Pump as Turbine (PAT) systems have gained significant attention recently as they are a renewable energy source due to their cost-effectiveness and operational flexibility. However, the complex internal flow structures, particularly the wake phenomena and associated flow energy losses (FEL), remain poorly understood, limiting further optimization of PAT systems. The objective of this study is to investigate the wake structure and its correlation with the flow energy loss in a PAT operating in turbine mode. The investigation employs the detached Eddy Simulation (DDES) numerical approach to simulate the unsteady 3-D internal flow within the PAT in turbine mode. The findings showed three locations of the wake structure inside the current PAT: downstream of the stator blades, the runner's splitter blades, and the runner's main blades. The splitter wake region displays the highest flow velocity reduction at approximately 67 %, followed by the stator (65 %) and the runner main blade wake region (62 %).
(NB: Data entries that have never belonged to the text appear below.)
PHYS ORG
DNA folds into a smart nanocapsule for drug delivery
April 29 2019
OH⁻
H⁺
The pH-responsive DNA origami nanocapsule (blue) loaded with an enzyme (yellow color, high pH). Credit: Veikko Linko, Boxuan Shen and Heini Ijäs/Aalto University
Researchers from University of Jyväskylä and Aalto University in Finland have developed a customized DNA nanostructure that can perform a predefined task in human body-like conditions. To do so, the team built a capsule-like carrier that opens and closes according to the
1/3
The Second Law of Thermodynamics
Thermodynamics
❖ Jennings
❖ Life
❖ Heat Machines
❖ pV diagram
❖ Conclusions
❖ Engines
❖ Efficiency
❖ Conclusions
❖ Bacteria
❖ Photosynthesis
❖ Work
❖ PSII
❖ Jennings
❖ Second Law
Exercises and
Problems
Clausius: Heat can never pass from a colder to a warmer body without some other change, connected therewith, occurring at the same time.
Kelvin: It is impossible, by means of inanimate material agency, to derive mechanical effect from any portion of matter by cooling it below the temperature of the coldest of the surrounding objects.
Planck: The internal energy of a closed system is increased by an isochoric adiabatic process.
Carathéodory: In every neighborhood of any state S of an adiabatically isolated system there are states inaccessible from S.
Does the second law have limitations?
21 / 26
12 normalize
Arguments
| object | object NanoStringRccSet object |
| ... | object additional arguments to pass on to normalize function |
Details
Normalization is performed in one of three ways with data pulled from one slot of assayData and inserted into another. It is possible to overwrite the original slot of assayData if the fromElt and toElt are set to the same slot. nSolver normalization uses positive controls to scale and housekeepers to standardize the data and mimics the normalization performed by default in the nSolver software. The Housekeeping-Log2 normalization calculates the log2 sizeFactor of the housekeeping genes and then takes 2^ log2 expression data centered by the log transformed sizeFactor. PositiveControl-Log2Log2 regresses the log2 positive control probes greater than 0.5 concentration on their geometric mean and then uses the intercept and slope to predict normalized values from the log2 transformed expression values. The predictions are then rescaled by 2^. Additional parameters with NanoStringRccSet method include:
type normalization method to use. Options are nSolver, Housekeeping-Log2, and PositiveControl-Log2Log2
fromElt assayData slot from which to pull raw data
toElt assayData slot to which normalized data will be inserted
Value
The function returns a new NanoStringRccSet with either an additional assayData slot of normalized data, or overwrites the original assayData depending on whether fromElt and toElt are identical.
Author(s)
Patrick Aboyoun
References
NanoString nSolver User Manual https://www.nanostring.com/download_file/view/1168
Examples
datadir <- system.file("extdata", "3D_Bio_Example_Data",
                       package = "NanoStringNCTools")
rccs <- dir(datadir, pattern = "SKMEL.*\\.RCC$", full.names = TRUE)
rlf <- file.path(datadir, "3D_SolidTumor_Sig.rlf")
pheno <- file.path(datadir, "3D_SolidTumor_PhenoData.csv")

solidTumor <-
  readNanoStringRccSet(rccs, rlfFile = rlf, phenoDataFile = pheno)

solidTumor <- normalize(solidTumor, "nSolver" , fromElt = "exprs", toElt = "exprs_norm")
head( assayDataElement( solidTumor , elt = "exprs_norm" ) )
Additionally, the FEL values are highest at the splitter wake region (20), then the stator (19), and the runner main blade (11) at the best efficiency point. The profile of the relative velocity has a contrary relationship with the FEL pattern, as it is found that the FEL increases while the velocity coefficient decreases in all wake regions. Moreover, the high FEL and velocity gradient in the wake region collectively contribute to unsteady shedding and interaction processes, ultimately leading to FEL and reducing the turbine's performance. The findings highlight the significant impact of wake regions on energy losses for future optimization, which can enhance overall PAT performance.